### Your objective
Give back the records starting at the line containing "最后，还记得在上一小节中被忽略的 ProxyURL 配置项吗，这里各位只需填入刚刚得到的" and ending at the line containing "and fixing errors", swapping "Coding" for "Implementation" and leaving everything else unchanged.

### Task input
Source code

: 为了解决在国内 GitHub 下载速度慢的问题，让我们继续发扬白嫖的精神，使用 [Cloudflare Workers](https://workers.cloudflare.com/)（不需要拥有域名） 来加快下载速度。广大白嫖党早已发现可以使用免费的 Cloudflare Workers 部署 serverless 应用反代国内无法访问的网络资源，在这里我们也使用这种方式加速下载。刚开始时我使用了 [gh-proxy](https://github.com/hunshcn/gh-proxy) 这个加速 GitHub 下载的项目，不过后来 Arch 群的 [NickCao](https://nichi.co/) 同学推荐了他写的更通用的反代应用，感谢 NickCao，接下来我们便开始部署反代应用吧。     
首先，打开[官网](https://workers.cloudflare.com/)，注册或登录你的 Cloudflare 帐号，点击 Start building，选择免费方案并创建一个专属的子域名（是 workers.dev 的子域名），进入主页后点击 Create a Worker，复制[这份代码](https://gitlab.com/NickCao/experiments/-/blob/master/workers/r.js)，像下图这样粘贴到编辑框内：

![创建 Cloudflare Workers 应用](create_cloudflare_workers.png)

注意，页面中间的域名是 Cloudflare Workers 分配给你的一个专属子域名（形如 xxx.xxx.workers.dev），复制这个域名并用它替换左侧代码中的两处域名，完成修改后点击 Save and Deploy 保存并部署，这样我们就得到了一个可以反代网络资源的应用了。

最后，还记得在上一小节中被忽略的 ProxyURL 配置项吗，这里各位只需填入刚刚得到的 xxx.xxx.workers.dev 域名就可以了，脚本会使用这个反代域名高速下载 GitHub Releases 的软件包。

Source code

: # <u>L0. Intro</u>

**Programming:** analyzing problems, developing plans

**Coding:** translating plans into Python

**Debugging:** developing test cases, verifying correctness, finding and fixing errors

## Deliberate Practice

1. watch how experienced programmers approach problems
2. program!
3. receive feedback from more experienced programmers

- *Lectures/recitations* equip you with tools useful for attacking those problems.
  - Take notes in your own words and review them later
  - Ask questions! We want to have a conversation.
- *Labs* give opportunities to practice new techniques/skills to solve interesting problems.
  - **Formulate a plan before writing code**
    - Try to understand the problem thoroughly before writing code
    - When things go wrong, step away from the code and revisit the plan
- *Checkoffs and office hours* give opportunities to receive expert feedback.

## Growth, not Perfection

### Exercise answer
最后，还记得在上一小节中被忽略的 ProxyURL 配置项吗，这里各位只需填入刚刚得到的 xxx.xxx.workers.dev 域名就可以了，脚本会使用这个反代域名高速下载 GitHub Releases 的软件包。

Source code

: # <u>L0. Intro</u>

**Programming:** analyzing problems, developing plans

**Implementation:** translating plans into Python

**Debugging:** developing test cases, verifying correctness, finding and fixing errors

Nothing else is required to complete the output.